Investigating Plausible Causes

It was suggested that I possibly possessed some superior face rememberer capabilities. Everyone has a catalogue of the faces we know in our recollection, but exceptional facial identifiers – and possibly near-exceptional individuals like me – have a relatively large and detailed catalogue. We're also possibly to differentiate visages – that is, ascribe traits to each face, such as amiability or impoliteness. Research suggests that the second aspect helps people to acquire and retain faces to enduring recollection. While individuating may help me recognize people, it may also trick me into seeing my elderly relative in a woman who has a similar air.

In furthermore, it was thought I might be "a attentive countenance examiner", meaning I pay a lot of attention to faces. Others may have more mistaken recognition moments, thinking they identify someone they don't know. But because I tend to look carefully at faces, I am inclined to notice the stranger who similar to my grandma. Indeed, one companion who said she doesn't make face identification mistakes confessed she doesn't really look at the people around her.

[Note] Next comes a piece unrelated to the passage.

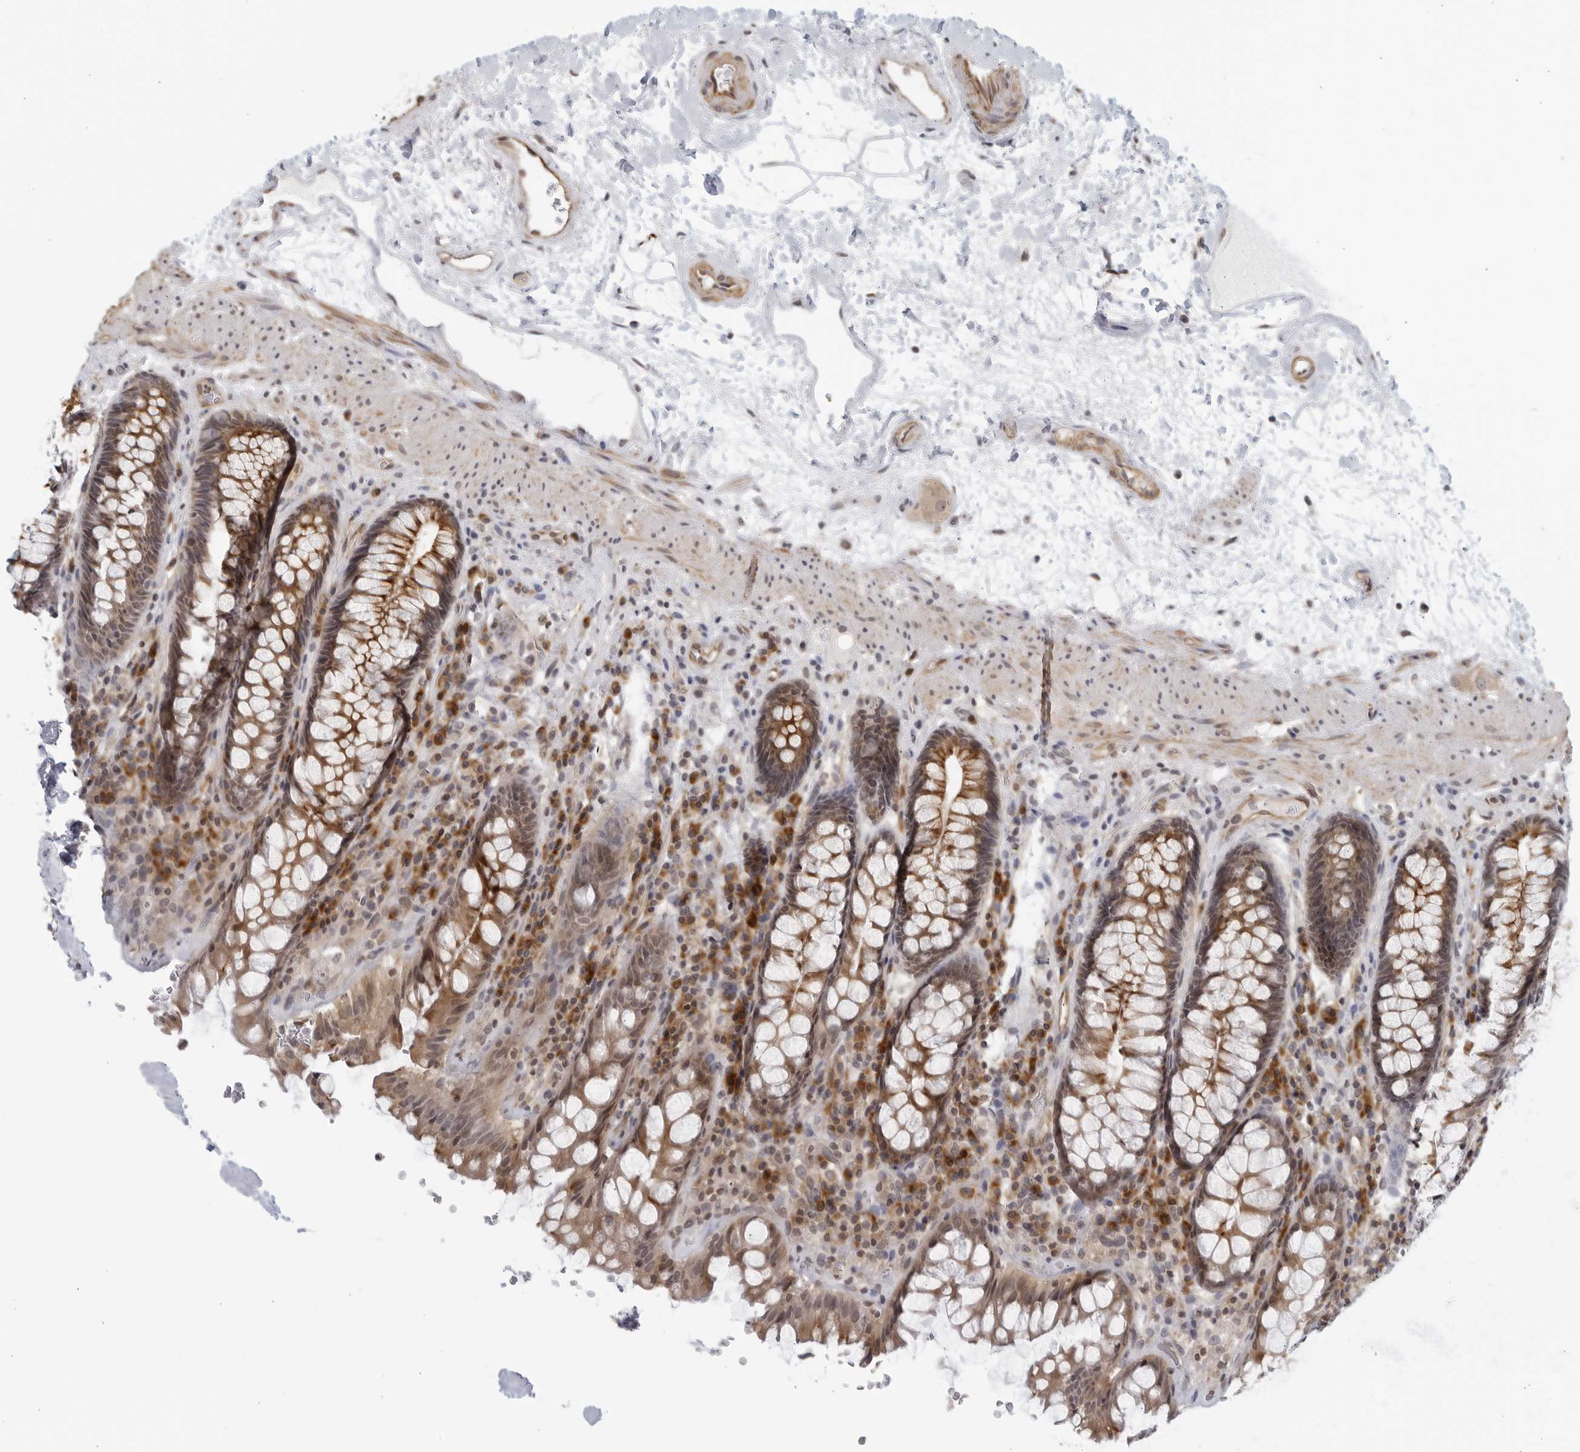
{"staining": {"intensity": "moderate", "quantity": ">75%", "location": "cytoplasmic/membranous"}, "tissue": "rectum", "cell_type": "Glandular cells", "image_type": "normal", "snomed": [{"axis": "morphology", "description": "Normal tissue, NOS"}, {"axis": "topography", "description": "Rectum"}], "caption": "Glandular cells show medium levels of moderate cytoplasmic/membranous positivity in approximately >75% of cells in unremarkable human rectum.", "gene": "SERTAD4", "patient": {"sex": "male", "age": 64}}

Investigating Over-familiarity for Faces

These assessments helped me understand where I sat on the range. But I wanted to understand more about what is happening in the brain when we "know" unknown people. Examining further, I read about a condition called over-familiarity with countenances (HFF), in which unknown faces appear recognizable. Superficially, this sounded like it could relate to me. But the handful of recorded occurrences all occurred after a medical episode such as a seizure or stroke, unlike the peculiarity that I've been experiencing my whole adult life.

Through investigative websites, experts have heard from about 24,000 prosopagnosics, as well as people with all kinds of facial recognition difficulties, including perceptual alterations, like when faces appear to be liquefying. Researchers study many of these people, using instruments like the previously seen/unfamiliar faces task and the memory for faces evaluation.

Experts have heard from only a few of people with suspected HFF in long durations of research.

"The frequency is quite low," one expert said of HFF. However, they hypothesized that there may be a range, with some people who think every face is recognizable, and others, like me, who only experience it a few times a month.

{Understanding

Todd Peterson
Todd Peterson

Travel enthusiast and local expert sharing insights on Sardinian accommodations and hidden gems.